------ The records ------

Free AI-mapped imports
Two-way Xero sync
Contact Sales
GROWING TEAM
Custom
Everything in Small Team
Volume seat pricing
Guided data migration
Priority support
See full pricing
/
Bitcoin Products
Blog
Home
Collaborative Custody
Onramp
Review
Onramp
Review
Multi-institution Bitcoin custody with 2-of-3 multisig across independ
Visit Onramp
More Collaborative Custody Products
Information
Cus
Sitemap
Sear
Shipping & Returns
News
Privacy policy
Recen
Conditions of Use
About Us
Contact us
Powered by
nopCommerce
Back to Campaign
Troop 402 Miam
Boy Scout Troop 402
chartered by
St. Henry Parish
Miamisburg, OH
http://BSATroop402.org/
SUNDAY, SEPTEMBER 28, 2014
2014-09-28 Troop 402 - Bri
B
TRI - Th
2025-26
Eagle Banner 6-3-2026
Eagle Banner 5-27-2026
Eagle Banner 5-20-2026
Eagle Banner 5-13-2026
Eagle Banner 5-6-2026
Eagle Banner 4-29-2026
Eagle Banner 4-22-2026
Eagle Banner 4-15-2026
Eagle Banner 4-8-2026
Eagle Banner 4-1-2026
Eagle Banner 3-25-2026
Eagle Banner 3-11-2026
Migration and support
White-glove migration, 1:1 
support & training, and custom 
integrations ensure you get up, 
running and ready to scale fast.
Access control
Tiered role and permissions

------
------ The records ------

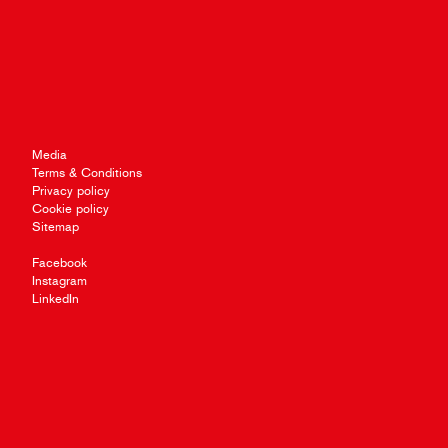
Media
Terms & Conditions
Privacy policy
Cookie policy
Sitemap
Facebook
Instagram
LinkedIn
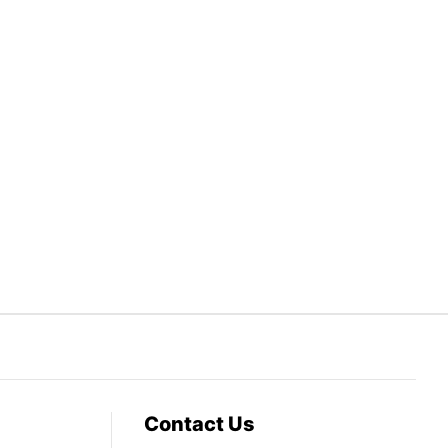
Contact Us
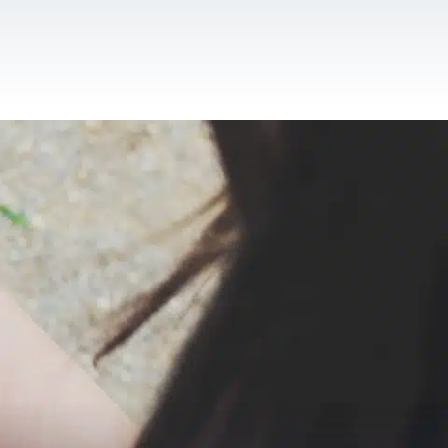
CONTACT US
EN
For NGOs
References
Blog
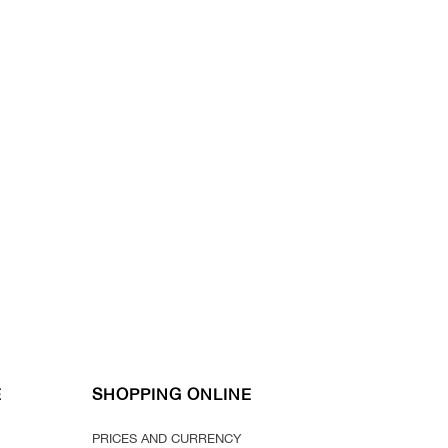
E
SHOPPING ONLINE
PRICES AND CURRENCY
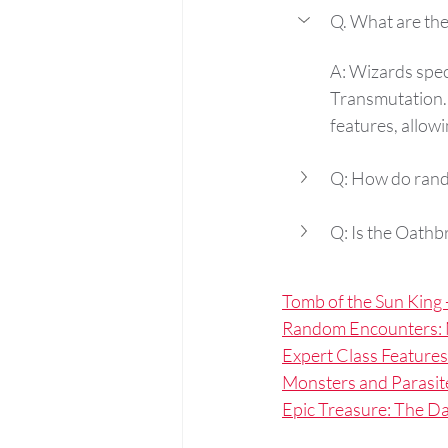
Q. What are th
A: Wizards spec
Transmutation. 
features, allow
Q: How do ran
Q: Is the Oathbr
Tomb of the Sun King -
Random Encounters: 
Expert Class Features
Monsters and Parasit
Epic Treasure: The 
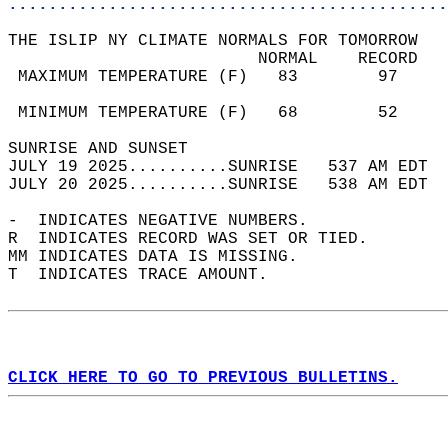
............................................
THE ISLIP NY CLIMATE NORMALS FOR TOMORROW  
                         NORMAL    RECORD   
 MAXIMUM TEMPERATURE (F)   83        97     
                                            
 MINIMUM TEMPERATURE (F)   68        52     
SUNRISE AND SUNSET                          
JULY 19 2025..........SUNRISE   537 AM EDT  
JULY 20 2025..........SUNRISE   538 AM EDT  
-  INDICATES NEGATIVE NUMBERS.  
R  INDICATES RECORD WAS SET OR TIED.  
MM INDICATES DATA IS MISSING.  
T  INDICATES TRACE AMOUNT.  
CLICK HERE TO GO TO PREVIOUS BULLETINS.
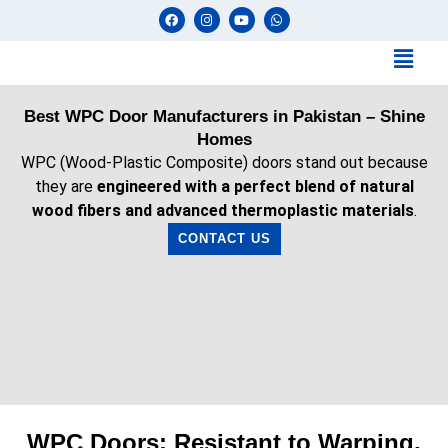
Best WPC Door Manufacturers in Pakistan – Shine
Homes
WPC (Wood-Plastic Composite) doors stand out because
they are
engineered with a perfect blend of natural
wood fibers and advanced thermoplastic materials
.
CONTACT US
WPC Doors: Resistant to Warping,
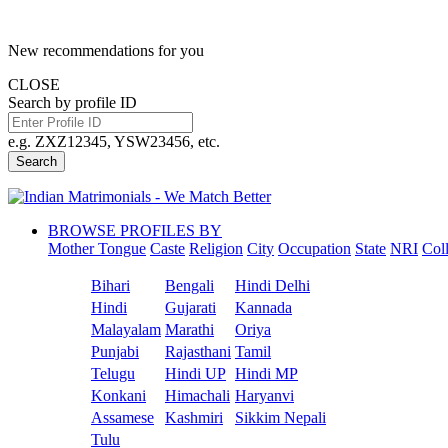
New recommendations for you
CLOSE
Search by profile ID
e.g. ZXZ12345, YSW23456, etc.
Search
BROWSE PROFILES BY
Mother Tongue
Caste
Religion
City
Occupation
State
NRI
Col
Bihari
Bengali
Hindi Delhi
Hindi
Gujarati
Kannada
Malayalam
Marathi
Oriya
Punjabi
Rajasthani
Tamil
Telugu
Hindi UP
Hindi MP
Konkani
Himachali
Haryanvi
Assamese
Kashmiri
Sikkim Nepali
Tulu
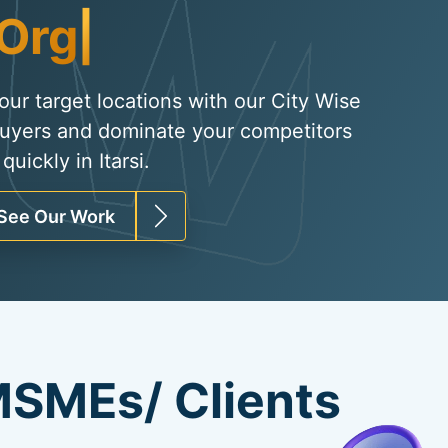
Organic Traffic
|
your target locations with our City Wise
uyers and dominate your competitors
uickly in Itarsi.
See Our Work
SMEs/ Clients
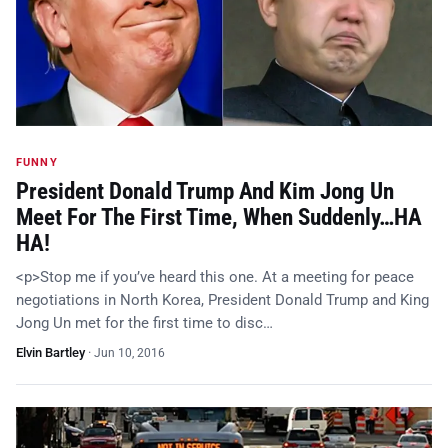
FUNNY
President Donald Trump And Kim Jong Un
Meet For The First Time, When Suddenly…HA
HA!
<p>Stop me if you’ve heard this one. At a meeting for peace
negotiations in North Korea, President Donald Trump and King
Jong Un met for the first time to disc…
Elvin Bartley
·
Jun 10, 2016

------
------ The records ------

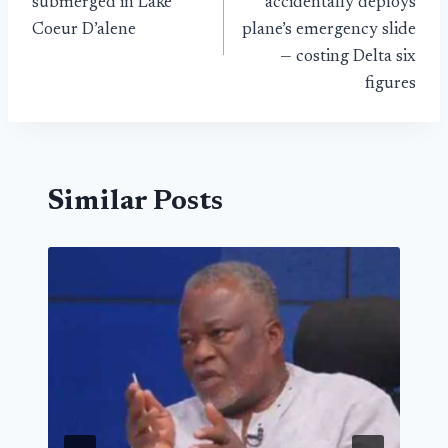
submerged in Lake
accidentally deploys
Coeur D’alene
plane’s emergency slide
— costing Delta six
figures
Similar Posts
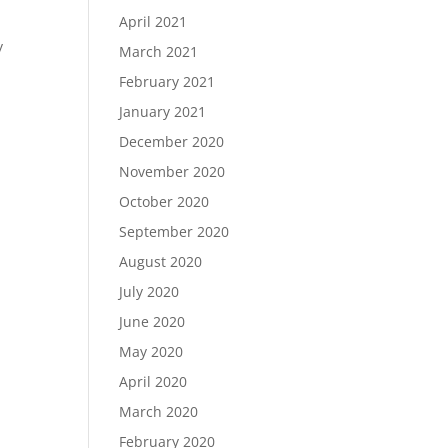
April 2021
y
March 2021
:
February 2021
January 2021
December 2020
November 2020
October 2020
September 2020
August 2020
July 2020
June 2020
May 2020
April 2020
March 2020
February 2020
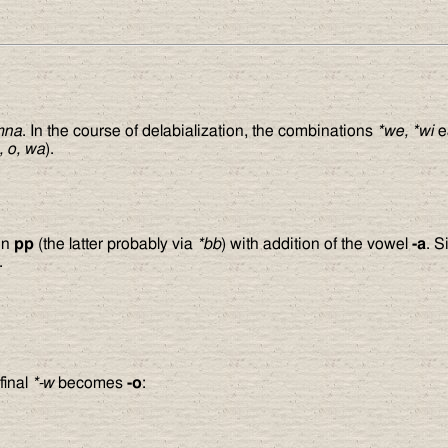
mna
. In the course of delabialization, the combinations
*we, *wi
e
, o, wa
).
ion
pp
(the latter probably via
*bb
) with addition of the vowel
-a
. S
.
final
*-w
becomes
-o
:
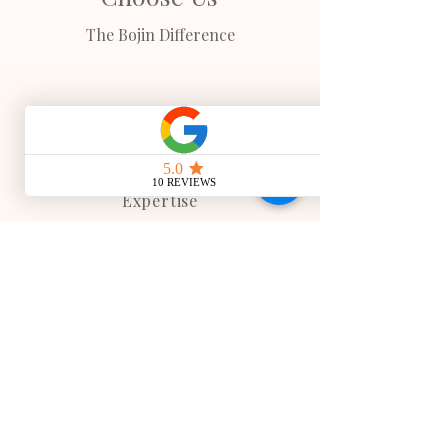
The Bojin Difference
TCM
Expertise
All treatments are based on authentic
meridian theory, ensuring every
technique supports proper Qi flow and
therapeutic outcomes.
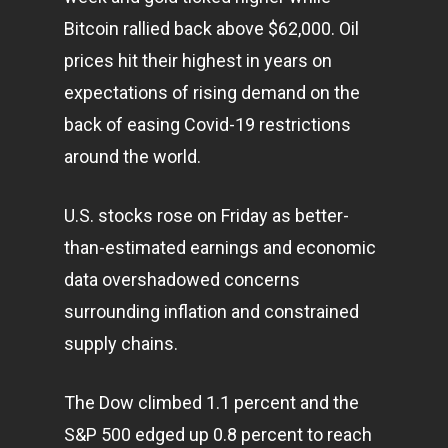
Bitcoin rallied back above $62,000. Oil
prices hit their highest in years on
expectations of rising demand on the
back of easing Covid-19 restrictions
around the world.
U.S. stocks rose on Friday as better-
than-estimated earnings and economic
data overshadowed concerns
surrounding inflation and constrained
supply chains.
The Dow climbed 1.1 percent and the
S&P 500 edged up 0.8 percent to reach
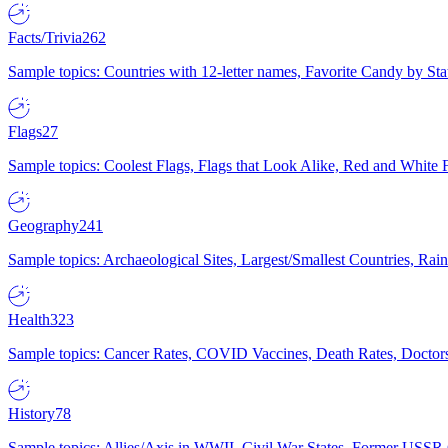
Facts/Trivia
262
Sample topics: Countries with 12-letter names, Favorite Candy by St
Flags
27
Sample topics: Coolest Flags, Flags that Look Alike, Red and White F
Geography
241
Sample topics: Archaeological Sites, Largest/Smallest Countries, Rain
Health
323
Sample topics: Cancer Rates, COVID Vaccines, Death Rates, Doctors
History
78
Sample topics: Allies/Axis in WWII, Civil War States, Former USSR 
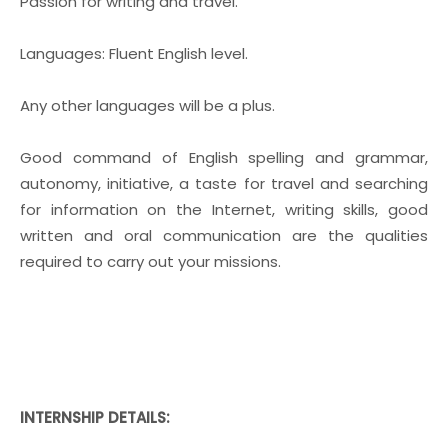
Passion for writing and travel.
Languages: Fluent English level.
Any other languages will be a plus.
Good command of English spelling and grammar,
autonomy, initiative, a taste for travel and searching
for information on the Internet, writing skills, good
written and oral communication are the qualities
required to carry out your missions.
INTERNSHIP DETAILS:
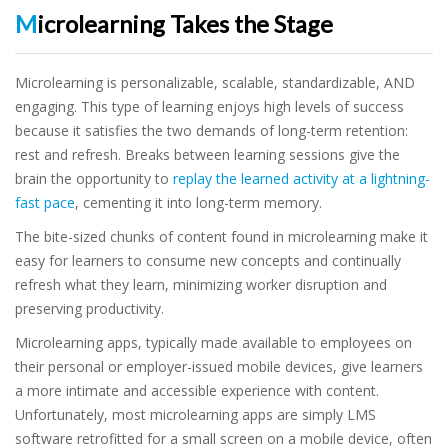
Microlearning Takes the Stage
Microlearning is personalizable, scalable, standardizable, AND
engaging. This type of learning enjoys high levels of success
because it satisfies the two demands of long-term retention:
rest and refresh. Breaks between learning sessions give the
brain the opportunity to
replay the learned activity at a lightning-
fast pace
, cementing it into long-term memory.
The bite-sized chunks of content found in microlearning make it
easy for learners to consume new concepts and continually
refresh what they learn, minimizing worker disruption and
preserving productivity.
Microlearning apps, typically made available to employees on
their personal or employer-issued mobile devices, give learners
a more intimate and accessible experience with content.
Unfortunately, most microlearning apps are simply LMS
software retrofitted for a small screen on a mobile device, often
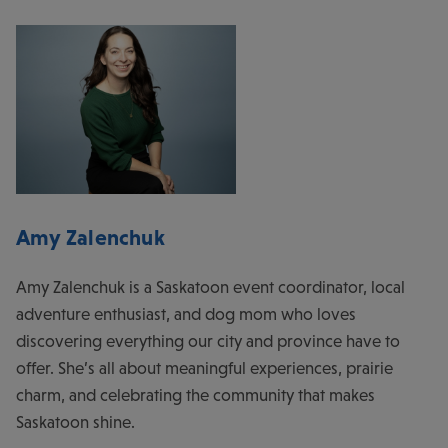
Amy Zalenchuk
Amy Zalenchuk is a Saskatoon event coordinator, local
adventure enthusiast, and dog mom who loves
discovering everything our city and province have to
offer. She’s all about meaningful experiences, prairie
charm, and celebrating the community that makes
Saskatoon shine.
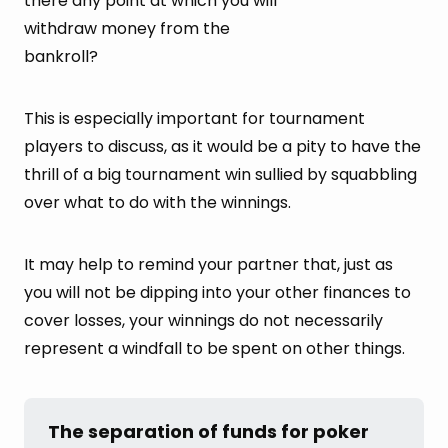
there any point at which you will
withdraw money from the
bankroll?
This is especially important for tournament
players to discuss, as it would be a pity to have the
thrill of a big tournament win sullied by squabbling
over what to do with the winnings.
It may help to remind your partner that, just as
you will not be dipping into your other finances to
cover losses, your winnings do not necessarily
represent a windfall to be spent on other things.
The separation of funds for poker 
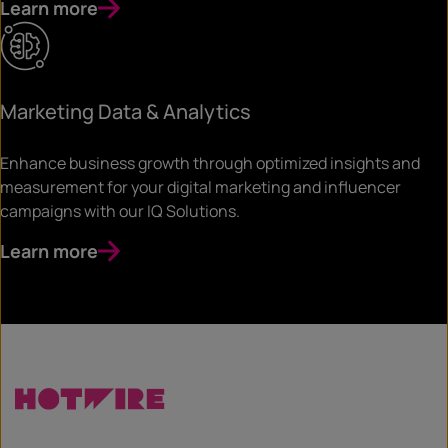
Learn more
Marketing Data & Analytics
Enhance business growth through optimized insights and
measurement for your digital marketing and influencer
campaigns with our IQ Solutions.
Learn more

------

Work instruction:
Please put the lines of the records, starting at the line that contains "Free AI-mapped imports" and ending at the line that contains "Tiered role and permissions", into a Markdown table with the columns Row and Line. Number each row and leave out blank lines.

Solved exercise:
| Row | Line |
|---|---|
| 1 | Free AI-mapped imports |
| 2 | Two-way Xero sync |
| 3 | Contact Sales |
| 4 | GROWING TEAM |
| 5 | Custom |
| 6 | Everything in Small Team |
| 7 | Volume seat pricing |
| 8 | Guided data migration |
| 9 | Priority support |
| 10 | See full pricing |
| 11 | / |
| 12 | Bitcoin Products |
| 13 | Blog |
| 14 | Home |
| 15 | Collaborative Custody |
| 16 | Onramp |
| 17 | Review |
| 18 | Onramp |
| 19 | Review |
| 20 | Multi-institution Bitcoin custody with 2-of-3 multisig across independ |
| 21 | Visit Onramp |
| 22 | More Collaborative Custody Products |
| 23 | Information |
| 24 | Cus |
| 25 | Sitemap |
| 26 | Sear |
| 27 | Shipping & Returns |
| 28 | News |
| 29 | Privacy policy |
| 30 | Recen |
| 31 | Conditions of Use |
| 32 | About Us |
| 33 | Contact us |
| 34 | Powered by |
| 35 | nopCommerce |
| 36 | Back to Campaign |
| 37 | Troop 402 Miam |
| 38 | Boy Scout Troop 402 |
| 39 | chartered by |
| 40 | St. Henry Parish |
| 41 | Miamisburg, OH |
| 42 | http://BSATroop402.org/ |
| 43 | SUNDAY, SEPTEMBER 28, 2014 |
| 44 | 2014-09-28 Troop 402 - Bri |
| 45 | B |
| 46 | TRI - Th |
| 47 | 2025-26 |
| 48 | Eagle Banner 6-3-2026 |
| 49 | Eagle Banner 5-27-2026 |
| 50 | Eagle Banner 5-20-2026 |
| 51 | Eagle Banner 5-13-2026 |
| 52 | Eagle Banner 5-6-2026 |
| 53 | Eagle Banner 4-29-2026 |
| 54 | Eagle Banner 4-22-2026 |
| 55 | Eagle Banner 4-15-2026 |
| 56 | Eagle Banner 4-8-2026 |
| 57 | Eagle Banner 4-1-2026 |
| 58 | Eagle Banner 3-25-2026 |
| 59 | Eagle Banner 3-11-2026 |
| 60 | Migration and support |
| 61 | White-glove migration, 1:1  |
| 62 | support & training, and custom  |
| 63 | integrations ensure you get up,  |
| 64 | running and ready to scale fast. |
| 65 | Access control |
| 66 | Tiered role and permissions |